OBERLIN, Ohio — Oberlin High School history teacher Kurt Russell has a way of engaging students about the past by relating it to the present.
“I’ve always encouraged my students to talk in class, to have discussions in class, to have students think on their own, instead of that direct instruction where I’m giving all the answers,” he said. “I want students to think critically, to own their learning. And I think that has helped me teach history more effectively.”
Not to be outdone by the actor of the same name, Russell is gaining notoriety himself as one of the best teachers in the country. Earlier this year, he was named 2022 Ohio Teacher of the Year.
“When I found out, I had this imposter syndrome - like, ‘Why me?’” Russell said.
In late January, the Council of Chief State School Officers (CCSSO) confirmed the Oberlin High School teacher’s standing by announcing he made the list of four finalists for National Teacher of the Year.
“Honestly, it feels good. It really does,” Russell said of his reaction. “Not necessarily for me, but it just feels good for the entire Oberlin community and all of the teachers that I represent.”
Teaching at Oberlin High School had been Russell’s goal since he was a student in the same halls. He credited his kindergarten teacher for instilling a love of learning at a young age.
In eighth grade, Russell was inspired to pursue teaching as a career when he had his first Black male teacher.
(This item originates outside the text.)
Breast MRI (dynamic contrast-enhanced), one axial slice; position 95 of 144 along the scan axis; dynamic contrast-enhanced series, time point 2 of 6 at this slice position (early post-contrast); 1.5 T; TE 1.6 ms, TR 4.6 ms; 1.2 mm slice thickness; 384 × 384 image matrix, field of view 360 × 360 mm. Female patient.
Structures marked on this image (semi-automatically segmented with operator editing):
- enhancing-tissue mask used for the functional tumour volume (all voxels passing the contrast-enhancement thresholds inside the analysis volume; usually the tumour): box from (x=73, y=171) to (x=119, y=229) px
As a Black man himself, he recognized the significance of the representation.
“Two percent of all teachers are black males. [That’s] very, very low,” he said. “I think it’s important in regards to reaching all students. It’s not just reaching black students, it’s reaching all students, and breaking down some stereotypes, some of the false narratives of Black males in the United States of America.”
Following the 2020 murder of George Floyd, Russell helped his students grapple with racial injustice and form the Black Student Union at the high school.
“I try to be as honest as possible. I think students are more than willing to learn about these tough conversations and they’re more than willing to participate in it,” he said.
Russell teaches U.S. history, History of the Americas, African American history, and Race, Gender, and Oppression to grades 9-12. He explained he strives to bring cultural relevance and diverse representation to his lessons.
“It’s equity, representation in the classroom. Make sure we empower students and give students a voice,” he said. “It gives students a sense of - ‘my education matters. My race, my sex, my sexual orientation - it matters.’ And it should be reflected in our curriculum. But not only our curriculum but our staff and our faculty as well.”
The four finalists, including Russell, will go through an interview process with the National Teacher of the Year Program’s Selection Committee. CCSSO will announce the selected winner later this spring. The 2022 National Teacher of the Year will spend the next year serving as an ambassador for education and an advocate for all teachers and students.